Last Minute Shopping: Zwann Grays Weighs In On Holiday Wines

By Neat Pour Staff |

Are you one of those people who need to run into the supermarket to grab a bottle of wine on your way to a Thanksgiving feast? We’ve been there also. That’s why this year, we check in with Zwann Grays, Wine Director of NYC’s Olmsted.

Anyone who has ever looked at the wine shop floor stacks in late November can tell you that Beaujolais Nouveau is the popular push for the holiday. However, Grays prefers a different standard as a starting point. “Square one is bubbles. You can’t go wrong with bubbles,” she declared.

Grays advises that champagne, spumante, or just about anything sparkling pairs well with most flavors. It’s also a great aperitif and it won’t destroy your palate for the remainder of the day. “A lot of time the food is not ready right when everyone gets together. You don’t want to start red,” she noted.

Almost as important as the flavor profiles, Grays praised sparkling wines for their popularity; basically, everyone loves them. She observed, “Bubbles go a long way. Anything sparkling will get drinken.”

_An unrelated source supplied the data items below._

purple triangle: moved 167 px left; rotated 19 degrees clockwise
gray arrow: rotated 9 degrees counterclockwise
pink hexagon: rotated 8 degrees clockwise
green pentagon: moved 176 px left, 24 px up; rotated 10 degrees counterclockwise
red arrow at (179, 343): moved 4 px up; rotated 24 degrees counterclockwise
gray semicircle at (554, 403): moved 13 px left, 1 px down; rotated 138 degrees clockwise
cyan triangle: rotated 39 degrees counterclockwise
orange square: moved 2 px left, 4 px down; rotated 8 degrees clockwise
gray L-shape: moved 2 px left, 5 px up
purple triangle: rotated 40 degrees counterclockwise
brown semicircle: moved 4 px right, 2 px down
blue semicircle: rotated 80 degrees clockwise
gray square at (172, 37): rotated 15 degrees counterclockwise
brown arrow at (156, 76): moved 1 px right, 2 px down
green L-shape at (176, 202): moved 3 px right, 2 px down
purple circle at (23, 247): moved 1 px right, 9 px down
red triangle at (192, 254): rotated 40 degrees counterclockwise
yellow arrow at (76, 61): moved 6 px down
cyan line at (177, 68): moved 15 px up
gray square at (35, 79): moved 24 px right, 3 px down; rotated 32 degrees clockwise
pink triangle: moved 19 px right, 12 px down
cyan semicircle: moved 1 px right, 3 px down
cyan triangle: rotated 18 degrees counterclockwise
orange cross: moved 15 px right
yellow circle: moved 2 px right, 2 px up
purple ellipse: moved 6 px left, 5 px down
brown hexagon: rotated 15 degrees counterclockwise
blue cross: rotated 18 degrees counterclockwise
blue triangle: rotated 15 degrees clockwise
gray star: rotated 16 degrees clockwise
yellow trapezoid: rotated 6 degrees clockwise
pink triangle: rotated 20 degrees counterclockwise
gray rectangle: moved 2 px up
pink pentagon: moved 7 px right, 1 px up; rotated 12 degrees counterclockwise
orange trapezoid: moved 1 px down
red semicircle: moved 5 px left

Another wine that is often overlooked in the rush to the typical Pinot Noir are whites according to the expert. While she cautioned to stay away from Sauvignon Blancs and American Chardonnay on Turkey Day, she offered a few alternatives and singled out white Rhône and Burgundys as perfect matches for the feast.

“White burgundy stands out to me,” said Grays. “It’s not my normally go to, but it’s a holiday. Burgundy reads ‘classic’. It says that you cared enough to bring something special.”

For those looking for a less pricey white, Grays suggested Riesling as an option. “Riesling is a great underdog and nine out of ten bottles are very food friendly,” she added. “The ABV is super low. Maybe, there’s a little residual sugar, but a little sugar is not going to hurt you.”

The sommelier also mentioned, current Languedoc darling, Piquepoul as an option. “They’re very inexpensive. Then fresh acidity pairs well and it refreshes your palate.”

Grays is not opposed to reds. On that side, she is a fan of Gamays and Spanish Garnachas. However, she offered, “Any type of fun light red can go a long way.”

However, on Thanksgiving, the emphasis is on light. “Look at ABV. Try to keep it around 12-ish or under. When you get to 13.5, it can obliterate the palate,” the pro explained. “People have been slaving all day on this meal, you want to to be able to taste it.”

If you’re really stuck, Grays provided one break-the-glass-in-emergency plan. “Any Kermit Lynch! If you see that on the back of the label buy it,” she exclaimed. “It will be good and it will please the masses.”

The key, according to Grays, is to be open-minded. “Thanksgiving is one of those times you try something different,” she told NP. “Don’t overloook the unfamiliar.”